I've been converting my lighting over to LEDs - so far one ATX supply has proven plenty to run 1700 RGB nodes, which is equivalent to 5100 individual LEDs. So they definitely have some 'potential'.


----------



## DarkOne (Oct 16, 2012)

Thanks for all the input! I have a couple power resistors laying around, maybe I'll try figuring out how to put one inline and see if that works. 
I also have a couple PC power supplies sitting around, just too lazy to wire them up like bench supplies.
I'll also try a cheaper power supply, the one I've been trying was made for an external harddrive or harddrive vault I believe, so it may have protection built in that's tripping an internal breaker. I think I have a 12V 2A one that may work...

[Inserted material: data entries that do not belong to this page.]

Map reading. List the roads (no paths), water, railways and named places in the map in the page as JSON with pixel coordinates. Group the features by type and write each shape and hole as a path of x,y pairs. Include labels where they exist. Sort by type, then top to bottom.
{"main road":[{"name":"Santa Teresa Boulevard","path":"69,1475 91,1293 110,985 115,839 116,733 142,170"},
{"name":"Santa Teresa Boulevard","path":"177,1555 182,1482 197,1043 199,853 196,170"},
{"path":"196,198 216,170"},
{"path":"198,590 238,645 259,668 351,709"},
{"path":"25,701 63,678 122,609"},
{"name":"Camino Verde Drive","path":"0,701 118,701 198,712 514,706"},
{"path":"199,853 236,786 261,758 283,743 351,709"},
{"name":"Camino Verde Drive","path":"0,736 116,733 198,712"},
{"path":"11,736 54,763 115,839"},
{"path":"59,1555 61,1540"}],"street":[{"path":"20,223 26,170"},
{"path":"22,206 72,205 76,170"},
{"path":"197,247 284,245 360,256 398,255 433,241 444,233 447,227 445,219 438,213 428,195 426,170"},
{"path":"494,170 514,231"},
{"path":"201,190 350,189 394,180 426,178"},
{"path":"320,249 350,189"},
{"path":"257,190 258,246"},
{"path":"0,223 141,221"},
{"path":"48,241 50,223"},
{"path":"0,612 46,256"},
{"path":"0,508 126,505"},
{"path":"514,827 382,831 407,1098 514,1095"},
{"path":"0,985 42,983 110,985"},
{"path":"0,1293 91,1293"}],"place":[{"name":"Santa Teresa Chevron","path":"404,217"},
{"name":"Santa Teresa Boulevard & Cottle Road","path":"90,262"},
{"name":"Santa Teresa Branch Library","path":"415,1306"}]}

Thanks again, if I figure out anything definitive, I'll post it.


----------



## Hippofeet (Nov 26, 2012)

Your motor is building up a magnetic field, but the current is not enough to allow it to cross the gaps between the magnets on the inside of the outer case (stator). The pulsed rotation is equal to the face width of 1 of the magnets on the stator (actually the center to center distance of any two magnets, but same-o same-o). The rotor moves under starting load to the next set, the field collapses (well, sort of, it actually builds up a sufficient field to jump a set,then immediately stalls as starting load kicks in) , builds back up, it moves to the next set, and on and on...

I think lol.

Anyway,I don't think it's the power supply voltage/current cut-off causing the pulses. That would trip right off, and never even turn the rotor at all. It happens to me with the absolute cheapest 12VDC PS's I can get, when I run insufficient amps. 

I bet if you wanted to, you could measure the c to c of the E-magnet faces on the stator and rotor, and bust out some gears in train math, and calculate the rotation from that c to c distance, after going through the gears.

If you wanted to. I know I sure don't.


----------



## scarybill (Oct 7, 2012)

Most wiper motors in cars run on a 20amp circuit. Must be a reason the automakers do that.
Hippo, I think you hit it right on the head


----------